Has the Bat Mitzvah become Orthodox?
I recently received a call from a woman who was converted more than two decades ago as an infant. Yes, the conversion was 100% halachic in a ceremony performed with the rabbinical court approval. In traditional society, someone who underwent conversion as a child was called back to the rabbinical court upon maturing to confirm their status. Unfortunately for this young woman – who lives a fully Jewish life – she was never called back to the rabbinical court.
You can probably guess what happened next.
When the woman went to open her marriage file, here in Israel, she was subjected to a barrage of questions related to her orthodox lifestyle. “Well,” she said, “are they trying to annul my conversion?” and she called me.
Somehow, my office at ITIM has become the “Go to” center for conversion annulments…
At first I explained to her that Jewish tradition doesn’t allow for this kind of thing. One is not allowed to remind a convert about their past, or persecute them for being a convert.
But then I decided to do something else.
I called one of the rabbis who was questioning her, and asked him what exactly he wanted to know.

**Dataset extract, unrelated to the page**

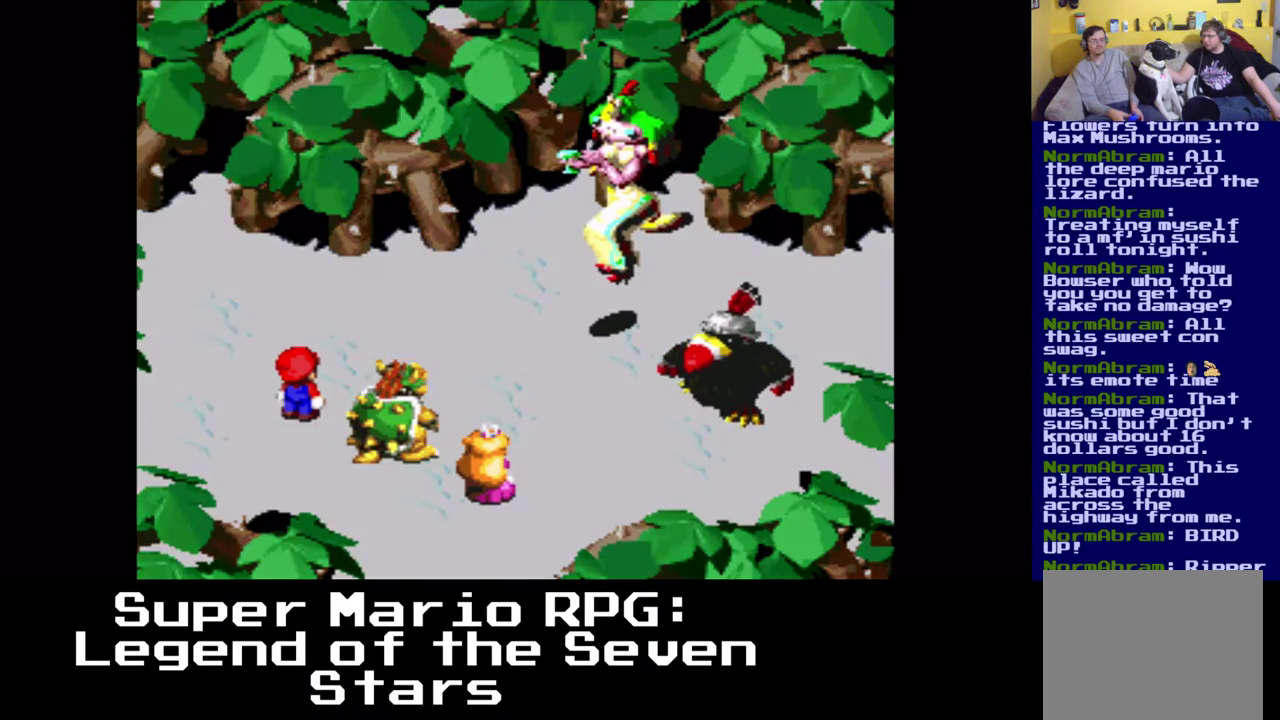
{"buttons": [], "left_stick": "center", "events": []}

“Oh. No problem,” said the rabbi. “I want to make sure she had a Bat Mitzvah.”
I thought this was fascinating, and here’s my point. From a historical perspective, the Bat Mitzvah was first celebrated by Mordechai Kaplan’s daughter. At the time, Kaplan was developing his theories which would ultimately turn him from a Conservative Jew to a Reconstructionist Jew. Ironically, the Bat Mitzvah, which was the subject of a series of disparaging responsa in the 1950s and 1960s, has now become the marker by which a young girl leads an orthodox life. Half a century ago, rabbis were down on Bat Mitzvahs. Now, they can’t live without them.
Well, all’s well that ends well. The woman is now getting married through the rabbinate, thanks to the fact that the Orthodox now own Bat Mitzvahs. How times have changed.